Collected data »
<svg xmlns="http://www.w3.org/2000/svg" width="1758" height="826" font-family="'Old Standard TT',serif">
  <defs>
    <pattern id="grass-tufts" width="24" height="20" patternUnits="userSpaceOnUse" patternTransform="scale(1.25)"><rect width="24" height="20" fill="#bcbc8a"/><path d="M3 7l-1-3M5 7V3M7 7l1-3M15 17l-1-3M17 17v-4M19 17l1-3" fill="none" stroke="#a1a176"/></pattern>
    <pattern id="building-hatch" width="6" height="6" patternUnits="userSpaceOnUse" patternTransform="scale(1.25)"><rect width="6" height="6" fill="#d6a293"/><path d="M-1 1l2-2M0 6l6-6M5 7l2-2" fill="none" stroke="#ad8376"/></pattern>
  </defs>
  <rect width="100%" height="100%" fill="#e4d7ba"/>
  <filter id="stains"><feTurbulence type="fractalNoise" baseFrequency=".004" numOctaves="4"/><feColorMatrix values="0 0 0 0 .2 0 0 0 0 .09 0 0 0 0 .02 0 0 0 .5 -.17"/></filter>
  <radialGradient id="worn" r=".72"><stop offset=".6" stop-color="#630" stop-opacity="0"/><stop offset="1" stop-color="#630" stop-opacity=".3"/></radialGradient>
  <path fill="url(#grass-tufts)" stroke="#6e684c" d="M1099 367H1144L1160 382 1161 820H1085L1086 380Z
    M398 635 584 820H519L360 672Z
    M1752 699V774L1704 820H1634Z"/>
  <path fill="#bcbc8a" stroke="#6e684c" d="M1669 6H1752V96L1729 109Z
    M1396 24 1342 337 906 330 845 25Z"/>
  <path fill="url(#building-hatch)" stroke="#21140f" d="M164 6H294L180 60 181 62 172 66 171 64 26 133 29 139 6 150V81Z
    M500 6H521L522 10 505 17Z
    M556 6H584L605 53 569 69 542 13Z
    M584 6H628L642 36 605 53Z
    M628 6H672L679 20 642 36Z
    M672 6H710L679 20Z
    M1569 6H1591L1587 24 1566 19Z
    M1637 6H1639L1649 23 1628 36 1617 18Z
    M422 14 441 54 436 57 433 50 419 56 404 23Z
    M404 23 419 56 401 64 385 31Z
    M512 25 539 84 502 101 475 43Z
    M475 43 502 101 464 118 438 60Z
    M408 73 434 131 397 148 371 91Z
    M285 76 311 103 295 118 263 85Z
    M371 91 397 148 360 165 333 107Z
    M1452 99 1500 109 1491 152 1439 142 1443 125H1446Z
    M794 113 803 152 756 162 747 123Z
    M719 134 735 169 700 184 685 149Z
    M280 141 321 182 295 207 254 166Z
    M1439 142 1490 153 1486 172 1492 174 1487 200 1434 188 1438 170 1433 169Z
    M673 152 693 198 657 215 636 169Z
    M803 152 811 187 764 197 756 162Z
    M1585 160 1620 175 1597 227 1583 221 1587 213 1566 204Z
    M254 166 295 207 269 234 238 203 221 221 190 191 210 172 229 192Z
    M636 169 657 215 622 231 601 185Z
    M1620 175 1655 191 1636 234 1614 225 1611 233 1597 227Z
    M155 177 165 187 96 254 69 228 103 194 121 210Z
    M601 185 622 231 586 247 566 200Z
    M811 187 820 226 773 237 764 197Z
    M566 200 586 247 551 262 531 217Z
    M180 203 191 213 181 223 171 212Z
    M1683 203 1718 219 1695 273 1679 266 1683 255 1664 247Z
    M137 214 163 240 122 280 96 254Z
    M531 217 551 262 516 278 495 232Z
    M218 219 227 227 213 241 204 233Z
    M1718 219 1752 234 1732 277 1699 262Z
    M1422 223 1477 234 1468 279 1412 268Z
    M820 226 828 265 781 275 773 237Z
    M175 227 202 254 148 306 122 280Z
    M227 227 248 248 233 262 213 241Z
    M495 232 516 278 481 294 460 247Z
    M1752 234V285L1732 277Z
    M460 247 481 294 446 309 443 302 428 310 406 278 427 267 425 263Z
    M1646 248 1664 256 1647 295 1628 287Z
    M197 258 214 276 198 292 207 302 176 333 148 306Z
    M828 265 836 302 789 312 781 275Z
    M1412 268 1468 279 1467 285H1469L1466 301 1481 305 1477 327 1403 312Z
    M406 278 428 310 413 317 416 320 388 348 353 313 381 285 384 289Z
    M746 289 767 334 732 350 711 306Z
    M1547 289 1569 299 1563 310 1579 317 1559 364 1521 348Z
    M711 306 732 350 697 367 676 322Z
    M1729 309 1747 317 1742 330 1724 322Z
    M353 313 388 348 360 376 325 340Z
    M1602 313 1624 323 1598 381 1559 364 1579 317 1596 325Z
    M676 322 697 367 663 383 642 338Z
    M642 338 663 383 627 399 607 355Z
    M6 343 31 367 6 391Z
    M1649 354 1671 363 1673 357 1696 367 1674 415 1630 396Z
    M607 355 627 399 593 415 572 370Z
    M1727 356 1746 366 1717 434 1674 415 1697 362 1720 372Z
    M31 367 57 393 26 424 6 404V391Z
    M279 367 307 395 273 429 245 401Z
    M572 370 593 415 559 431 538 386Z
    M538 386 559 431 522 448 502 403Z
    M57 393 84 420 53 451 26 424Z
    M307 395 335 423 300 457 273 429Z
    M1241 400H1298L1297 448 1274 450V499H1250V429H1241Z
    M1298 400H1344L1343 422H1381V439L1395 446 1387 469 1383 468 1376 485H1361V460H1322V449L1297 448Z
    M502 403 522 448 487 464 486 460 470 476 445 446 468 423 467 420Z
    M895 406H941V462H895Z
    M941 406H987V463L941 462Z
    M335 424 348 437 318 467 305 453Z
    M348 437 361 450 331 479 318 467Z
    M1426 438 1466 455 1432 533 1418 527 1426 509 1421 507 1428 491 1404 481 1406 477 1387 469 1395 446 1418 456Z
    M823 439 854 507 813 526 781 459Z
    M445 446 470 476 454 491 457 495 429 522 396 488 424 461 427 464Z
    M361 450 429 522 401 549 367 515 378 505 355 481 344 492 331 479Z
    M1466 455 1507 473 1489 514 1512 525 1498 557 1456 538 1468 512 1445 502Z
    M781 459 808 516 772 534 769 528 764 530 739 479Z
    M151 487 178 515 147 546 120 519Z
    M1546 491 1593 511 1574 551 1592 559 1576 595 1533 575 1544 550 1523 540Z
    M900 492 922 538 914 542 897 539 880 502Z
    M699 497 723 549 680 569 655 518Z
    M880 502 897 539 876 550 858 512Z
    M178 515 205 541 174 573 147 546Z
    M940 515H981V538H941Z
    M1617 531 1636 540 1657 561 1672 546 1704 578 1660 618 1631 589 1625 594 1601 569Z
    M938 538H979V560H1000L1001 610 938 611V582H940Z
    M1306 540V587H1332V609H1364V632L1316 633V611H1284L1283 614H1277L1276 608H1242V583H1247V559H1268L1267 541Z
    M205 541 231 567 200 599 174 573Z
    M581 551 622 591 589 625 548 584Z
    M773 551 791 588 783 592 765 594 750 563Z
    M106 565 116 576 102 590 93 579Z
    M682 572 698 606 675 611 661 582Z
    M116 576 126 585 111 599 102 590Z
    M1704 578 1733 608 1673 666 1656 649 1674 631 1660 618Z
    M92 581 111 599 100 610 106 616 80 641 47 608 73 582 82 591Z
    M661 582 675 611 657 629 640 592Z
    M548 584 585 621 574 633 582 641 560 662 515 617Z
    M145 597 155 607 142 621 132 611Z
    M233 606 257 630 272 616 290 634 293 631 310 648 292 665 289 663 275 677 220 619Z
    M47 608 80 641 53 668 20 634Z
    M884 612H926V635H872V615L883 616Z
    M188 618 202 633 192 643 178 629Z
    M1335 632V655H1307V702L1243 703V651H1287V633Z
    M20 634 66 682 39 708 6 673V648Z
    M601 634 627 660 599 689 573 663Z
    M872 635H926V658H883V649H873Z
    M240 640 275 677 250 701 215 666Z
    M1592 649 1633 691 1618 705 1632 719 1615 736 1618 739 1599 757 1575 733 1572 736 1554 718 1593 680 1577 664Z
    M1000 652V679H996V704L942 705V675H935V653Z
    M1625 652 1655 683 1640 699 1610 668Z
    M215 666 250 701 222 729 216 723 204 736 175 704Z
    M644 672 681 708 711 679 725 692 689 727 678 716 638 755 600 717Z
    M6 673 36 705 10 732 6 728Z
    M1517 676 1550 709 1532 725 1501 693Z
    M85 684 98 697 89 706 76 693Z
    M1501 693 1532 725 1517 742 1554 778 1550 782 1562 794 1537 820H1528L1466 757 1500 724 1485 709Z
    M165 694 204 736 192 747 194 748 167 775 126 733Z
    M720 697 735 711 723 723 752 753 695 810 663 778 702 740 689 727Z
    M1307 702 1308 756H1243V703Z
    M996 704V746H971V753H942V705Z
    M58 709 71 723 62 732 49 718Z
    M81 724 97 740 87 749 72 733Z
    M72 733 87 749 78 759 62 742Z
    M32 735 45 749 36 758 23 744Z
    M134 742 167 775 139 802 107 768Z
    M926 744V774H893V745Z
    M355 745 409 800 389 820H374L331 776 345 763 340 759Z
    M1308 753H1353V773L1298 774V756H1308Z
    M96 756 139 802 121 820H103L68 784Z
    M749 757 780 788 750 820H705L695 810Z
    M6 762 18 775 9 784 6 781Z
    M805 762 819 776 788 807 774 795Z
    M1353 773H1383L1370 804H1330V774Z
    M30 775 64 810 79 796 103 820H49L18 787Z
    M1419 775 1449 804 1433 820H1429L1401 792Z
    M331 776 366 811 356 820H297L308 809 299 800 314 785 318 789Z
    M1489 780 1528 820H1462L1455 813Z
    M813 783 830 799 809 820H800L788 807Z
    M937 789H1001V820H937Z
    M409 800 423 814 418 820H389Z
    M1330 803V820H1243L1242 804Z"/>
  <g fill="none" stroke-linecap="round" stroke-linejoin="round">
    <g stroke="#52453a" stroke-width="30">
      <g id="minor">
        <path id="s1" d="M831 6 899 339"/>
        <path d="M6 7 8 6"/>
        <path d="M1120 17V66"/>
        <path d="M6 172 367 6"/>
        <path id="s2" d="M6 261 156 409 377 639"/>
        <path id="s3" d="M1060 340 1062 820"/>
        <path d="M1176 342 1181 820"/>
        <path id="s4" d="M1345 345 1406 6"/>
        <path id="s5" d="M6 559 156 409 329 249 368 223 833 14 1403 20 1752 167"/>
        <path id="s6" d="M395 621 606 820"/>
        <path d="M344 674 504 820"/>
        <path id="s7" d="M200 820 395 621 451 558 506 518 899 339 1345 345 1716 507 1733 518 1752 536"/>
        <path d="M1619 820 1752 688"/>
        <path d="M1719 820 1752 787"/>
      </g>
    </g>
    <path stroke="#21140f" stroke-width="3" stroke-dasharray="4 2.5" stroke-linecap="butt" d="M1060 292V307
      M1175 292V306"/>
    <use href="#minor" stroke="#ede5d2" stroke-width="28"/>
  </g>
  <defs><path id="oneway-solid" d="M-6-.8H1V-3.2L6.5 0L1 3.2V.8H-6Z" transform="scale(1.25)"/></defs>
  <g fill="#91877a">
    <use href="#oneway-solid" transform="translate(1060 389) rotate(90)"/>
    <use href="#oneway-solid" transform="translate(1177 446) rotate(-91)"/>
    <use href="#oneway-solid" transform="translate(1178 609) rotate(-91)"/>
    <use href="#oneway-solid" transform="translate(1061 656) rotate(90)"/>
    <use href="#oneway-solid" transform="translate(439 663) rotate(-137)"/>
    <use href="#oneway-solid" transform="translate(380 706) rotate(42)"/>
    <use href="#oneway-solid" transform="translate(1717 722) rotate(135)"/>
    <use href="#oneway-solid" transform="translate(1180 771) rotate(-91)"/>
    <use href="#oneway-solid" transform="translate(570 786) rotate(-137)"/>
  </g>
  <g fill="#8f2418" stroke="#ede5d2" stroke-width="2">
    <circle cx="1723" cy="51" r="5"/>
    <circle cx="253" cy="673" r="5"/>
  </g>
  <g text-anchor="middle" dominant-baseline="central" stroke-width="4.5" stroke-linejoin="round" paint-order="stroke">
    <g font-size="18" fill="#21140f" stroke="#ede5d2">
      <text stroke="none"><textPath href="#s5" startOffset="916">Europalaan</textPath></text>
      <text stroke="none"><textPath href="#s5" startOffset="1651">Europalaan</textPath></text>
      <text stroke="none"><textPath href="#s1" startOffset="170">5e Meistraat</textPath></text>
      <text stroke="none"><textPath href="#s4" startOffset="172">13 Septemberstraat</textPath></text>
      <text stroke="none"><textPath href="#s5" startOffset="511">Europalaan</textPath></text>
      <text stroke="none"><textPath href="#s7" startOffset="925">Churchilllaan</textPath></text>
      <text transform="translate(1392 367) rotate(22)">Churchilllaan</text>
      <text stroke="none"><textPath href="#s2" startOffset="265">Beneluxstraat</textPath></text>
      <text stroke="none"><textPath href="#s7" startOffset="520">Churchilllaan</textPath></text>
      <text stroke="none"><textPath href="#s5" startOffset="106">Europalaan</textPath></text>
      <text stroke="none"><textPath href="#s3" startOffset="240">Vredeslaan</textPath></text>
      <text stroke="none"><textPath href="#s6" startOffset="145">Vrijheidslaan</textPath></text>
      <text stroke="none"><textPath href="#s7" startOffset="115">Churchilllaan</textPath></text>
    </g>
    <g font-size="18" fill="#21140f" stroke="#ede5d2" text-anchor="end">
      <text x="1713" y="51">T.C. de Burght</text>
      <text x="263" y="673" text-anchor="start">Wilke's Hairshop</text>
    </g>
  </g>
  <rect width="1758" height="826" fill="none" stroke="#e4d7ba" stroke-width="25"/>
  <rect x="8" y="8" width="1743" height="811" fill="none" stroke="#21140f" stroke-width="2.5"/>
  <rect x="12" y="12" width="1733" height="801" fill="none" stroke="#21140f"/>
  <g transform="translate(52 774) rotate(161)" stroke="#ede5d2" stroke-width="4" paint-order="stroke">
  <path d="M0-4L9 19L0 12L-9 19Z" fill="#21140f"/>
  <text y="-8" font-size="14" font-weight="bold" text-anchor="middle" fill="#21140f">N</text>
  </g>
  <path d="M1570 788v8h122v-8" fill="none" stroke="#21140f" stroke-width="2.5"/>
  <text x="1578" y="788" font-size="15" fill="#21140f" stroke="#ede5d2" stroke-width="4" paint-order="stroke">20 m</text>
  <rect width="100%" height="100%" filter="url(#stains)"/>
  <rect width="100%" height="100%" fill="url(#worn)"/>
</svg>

ACTIVITY »
Search the entries above for the word "round", and copy every line where it occurs.

ANSWER SPACE »
  <g fill="none" stroke-linecap="round" stroke-linejoin="round">
  <g text-anchor="middle" dominant-baseline="central" stroke-width="4.5" stroke-linejoin="round" paint-order="stroke">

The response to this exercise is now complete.